Anyway, I am wondering about the first steps to seperation. I told my H last weekend that I had been thinking about it, but am now 100% certain. Financially, we own a house together, have several joint bank accounts, family cell plan, about $15,000.00 in shared debt, and monthly bills. We also have a 2.5 yr old child who I provide 80-90% of the care for and time with. He has never given her a bath by himself, but will "keep her" for me and entertain her for periods in the evening. I am stably employed, graduate educated and professional. 
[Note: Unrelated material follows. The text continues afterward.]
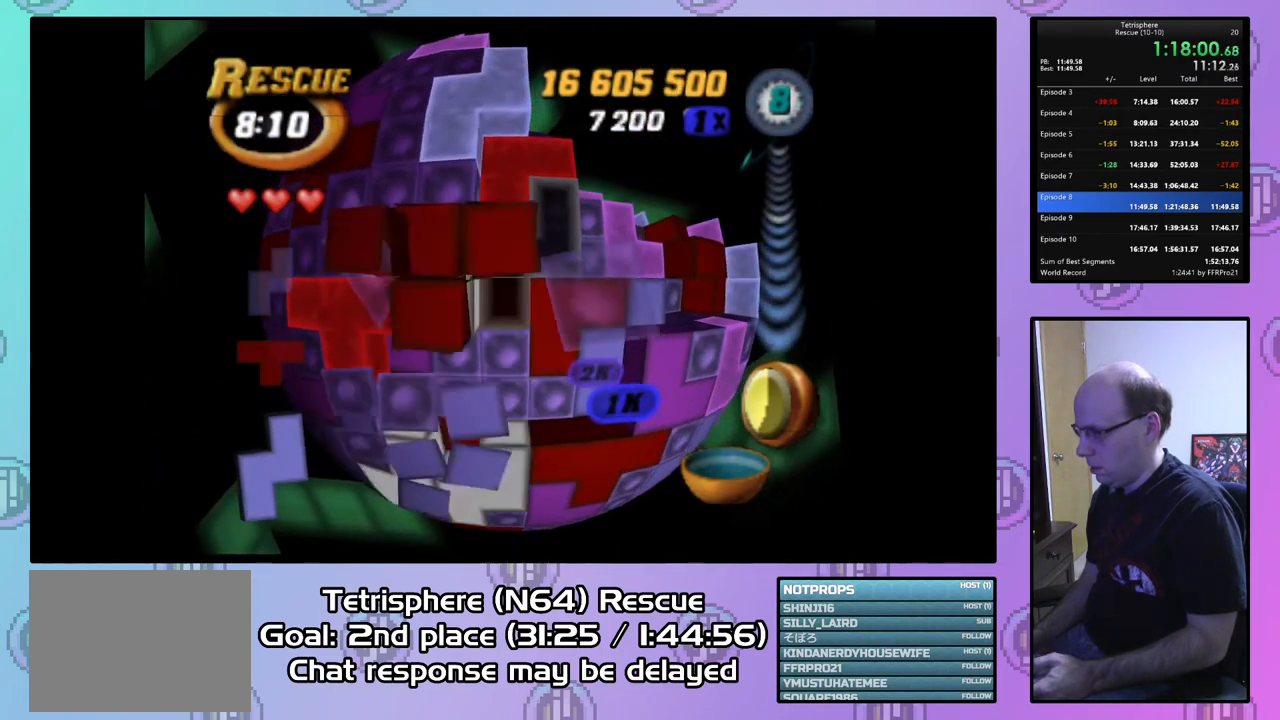
{"buttons": [], "right_stick": "center", "events": [[100, "DPAD_UP", "down"], [200, "DPAD_UP", "up"], [300, "DPAD_UP", "down"], [367, "DPAD_UP", "up"]]}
No one has moved out (although it will be me) and my IC advises that I speak to a lawyer before talking to my husband about finalizing seperation so that I am informed of my rights and what to do/not to do. For instance, if I were to move out before a seperation agreement was finalized, I could me accused of abandonment. Also, there is no custody agreement in place. 
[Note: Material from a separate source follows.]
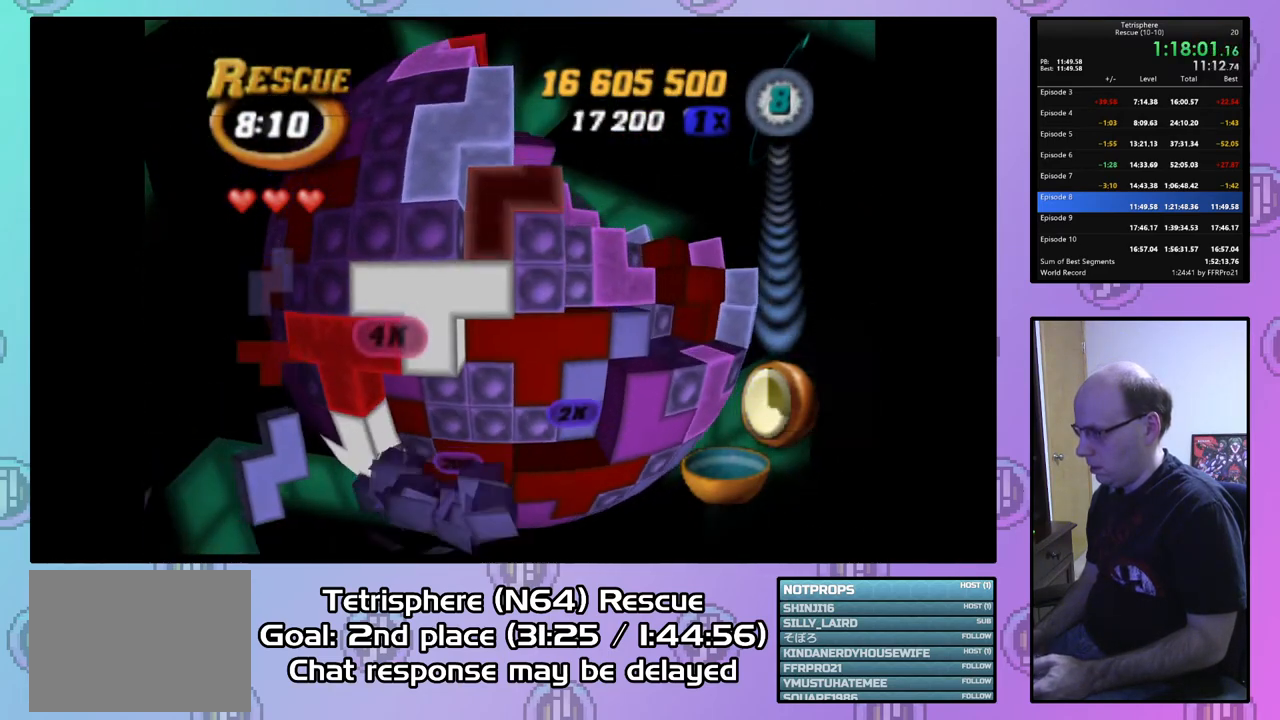
{"buttons": [], "right_stick": "center", "events": [[367, "DPAD_LEFT", "down"], [467, "DPAD_LEFT", "up"]]}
My question is, what are the proper first steps? Is rushing out and seprating things like phone and banks accounts advisable before a legal document is in place? Where I live, mediation and collaborative seperation is legal, so litigation does not need to take place. 

My biggest concerns are: 1) He will want joint custody, which I do not believe to be in the best interest of the child. Currently, while living in the same home, custody and care is not joint. I believe it will be very traumatic to instantly force a child to spend 50% of her time with someone she doesn't do that with now. She doesn't even view him as a care giver and cries out for mommy when she is in need. He has never even given her a bath by himself or washed her laundry. I cook 99.9% of her meals, get her up in the mornings, put her to bed at night, wash her clothes, trim her nails, make her doctor's appts. He does take her and pick her up from daycare, but it is on his way to work. He would watch her for 3ish hours a couple days a week over the summer while I worked a part time job, but I paid for it when I came home. He would want to know what took so long, tell me multiple times how many diapers he changed, that he had to cook her breakfast, that it is my fault she cried for me after I left. It sucked. 

2) He will not buy out my half of the equity in the house or he will force a sale and the house will stay on my credit indefinately. With the mortgage on my credit and my current income plus student loans, my debt-to-income ratio only entitles me to $400/month of housing spending (rent or new mortgage). Unless we sell the house or he buys me out, finding new housing is going to be difficult if a credit check is required. The only asset I have is the half of our house, and I am going to propose that he keep the house and, rather than buy me out and have me return the money to him, he just absorb my half of our debt for my half of the house. If he gave me $20,000 I would just give it right back anyway. 

I appreciate anyone's constructive advice and help. I am looking forward to transitioning to a new life in a way that is as positive as possible for me and my daughter. Thank you for reading and taking the time.


----------